3′UTR Luciferase assays

After 24 h of co-transfection, cells were lysed using passive lysis buffer (Promega, Madison, WI, USA) and luciferase activity was detected using LightSwitch Assay System reagent (Switchgear Genomics, Menlo Park, CA, USA), in a GLOMAX 96 Microplate luminometer (Promega). The 3’UTR-Luc vectors used were β1AR (S812620), β2AR (S804637), BNIP3L (S812956) and Giα-2 (S807754), all from Switchgear Genomics. For 3’UTR site-directed mutagenesis of these vectors, we used the QuickChange II or II XL Site-Directed Mutagenesis Kit (Agilent Technology, Edinburgh, UK) according to the manufacturer’s instructions. The sequences of the plasmid used for this protocol are reported in Supplementary Table 2. All resulting plasmids were verified by sequencing.

cAMP accumulation

Treated H9c2 cells were lysed using 0.1 mol/l HCl. The lysates were then assayed using the 96-well strip cAMP EIA kit (Cayman Chemical, Ann Arbor, MI, USA) and analyzed according to the manufacturer’s instructions. At least duplicate wells were included for each sample to account for technical variability.

Caspase assays

Apoptosis in treated H9c2 cultures was measured by quantifying caspase 3 and caspase 7 activities, according to the manufacturers’ instructions (Caspase-Glo 3/7 Assay, Promega). Briefly, both medium and cells were collected from each well and 50 μl of cell suspension were transferred to a 96-well plate in duplicate. 100 μl of Caspase-Glo reagent were then mixed into each well an incubated for 1 h at room temperature, before reading luminescence intensity using a PHERAstarPlus machine (BMG Labtech, Aylesbury, UK). Luminescence value for caspase activity was normalized to protein content.

ROS detection

Levels of ROS generation in the cultures were measured by using the MitoScience DCFDA Cellular ROS Detection Assay Kit (Abcam Plc., Cambridge, UK), according to the manufacturer’s instructions. Fluorescence readings were performed in 96-well microplates, using a PHERAstarPlus machine.
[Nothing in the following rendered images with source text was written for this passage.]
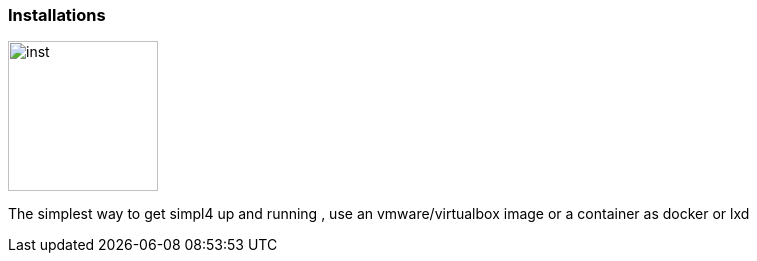 :linkattrs:

=== Installations 

image:docu/images/inst.svg[width=150]

The simplest way to get simpl4 up and running , use an vmware/virtualbox image or a container as docker or lxd

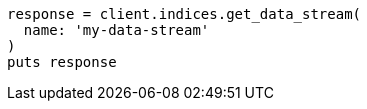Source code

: [source, ruby]
----
response = client.indices.get_data_stream(
  name: 'my-data-stream'
)
puts response
----
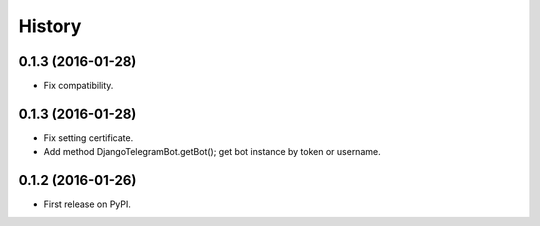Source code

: .. :changelog:

History
-------
0.1.3 (2016-01-28)
++++++++++++++++++

* Fix compatibility.


0.1.3 (2016-01-28)
++++++++++++++++++

* Fix setting certificate.
* Add method DjangoTelegramBot.getBot(); get bot instance by token or username.

0.1.2 (2016-01-26)
++++++++++++++++++

* First release on PyPI.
Contractility of transfected ARVCM

Following 48 h of pre-miR-30e/NC transfection, ARVCM in suspension were transferred into a Perspex bath using a glass coverslip as base. Cells were superfused with KH solution (1 mmol/l Ca2+) at 37 °C, equilibrated with 95% O2/5% CO2. An inverted microscope was used for imaging and myocytes were electrically stimulated at 0.5 Hz, measuring cell shortening with the IonOptix system. Values were presented as % contraction amplitude. Cardiomyocytes from six different preparations were used for each treatment.

Statistical analysis

Unless differently stated, data are presented as mean±S.E.M. calculated using Prism 5 (GraphPad Software Inc.) and Student’s t-test was used for value comparison, being P<0.05 considered as significance threshold. To analyze the contractile responses of ARVCM to increasing concentrations of isoproterenol, F tests were performed.